The Lord Advocate's appearances at Cabinet markedly increased following the Nationalists' landslide victory in 2011, leading to fears his role is becoming politicised.
Labour MSP Graeme Pearson said there was an "absolute" need to maintain a "separation of powers" between the executive and the legislative arms of government.
The Lord Advocate, currently Frank Mulholland, has a twin role heading the prosection service and acting as legal adviser to ministers. However, combining the roles has long caused concern for critics who believe there is an unhealthy overlap of political and legal functions.
In May 2007, days after becoming First Minister, Alex Salmond informed Parliament of plans for a historic move to depoliticise the Lord Advocate's role.
He said: "The involvement of the law officers in the political operations of government is, in my view, unnecessary and inappropriate, so I have decided that the Lord Advocate will not be a member of the Cabinet and will not normally attend meetings.
"That will emphasise the apolitical and professional role that the Lord Advocate and I have agreed is appropriate in the provision of legal advice to government."
Salmond said his reform was a "separation of powers" and a "clear division between the political and the judicial and between politics and the prosecution service".
The change was welcomed across the political divide, but figures obtained by the Sunday Herald show the Lord Advocate has regularly attended Cabinet since the First Minister's statement. In the SNP's first - minority - administration, post-holder Elish Angiolini appeared at Cabinet 28 times. However, since Mulholland took over in 2011, appearances have surged to 45 only two-and-a-half years into the term of office.
One insider said the rise could be explained by the SNP's historic win in 2011, which meant an independence vote became a certainty. Mulholland is expected to be a key figure in ensuring that the Government's prospectus for independence - laid out in a White Paper next month - is legally watertight.
Pearson said: "The figures reveal a stunning disregard on the part of Alex Salmond for his own declared intention to keep the Lord Advocate out of politics. The absolute need to maintain a separation of powers in this regard is being ignored at will by the SNP Government, a government imbued with a desire to centralise and control."

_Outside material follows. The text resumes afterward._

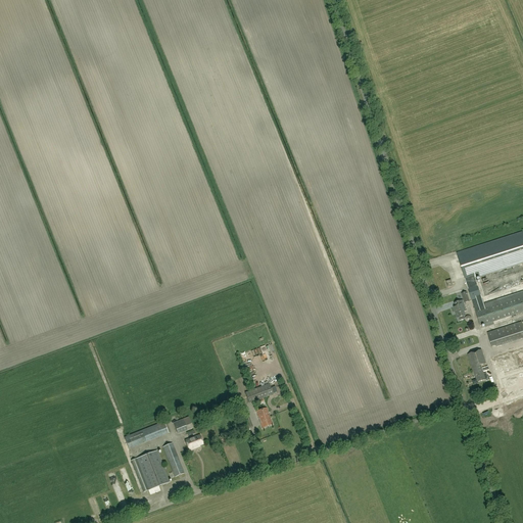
[(522,291),(483,303),(475,279),(522,264),(522,231),(457,253),(472,300),(476,299),(477,300),(472,301),(480,326),(522,312),(522,291)]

A spokesperson for the Scottish Government said: "Under the arrangements for Cabinet announced in 2007, and in keeping with their apolitical status, Lords Advocate now attend Cabinet on an ad-hoc basis when Cabinet is discussing a matter that has a legal aspect or concerns the Crown Office and Procurator Fiscal Service.
"This is different from previously, when Lords Advocate routinely attended all Cabinet meetings. Lords Advocate are no longer required to attend, and the occasions on which they have been in attendance account for around half of all Cabinet meetings since the new policy was announced."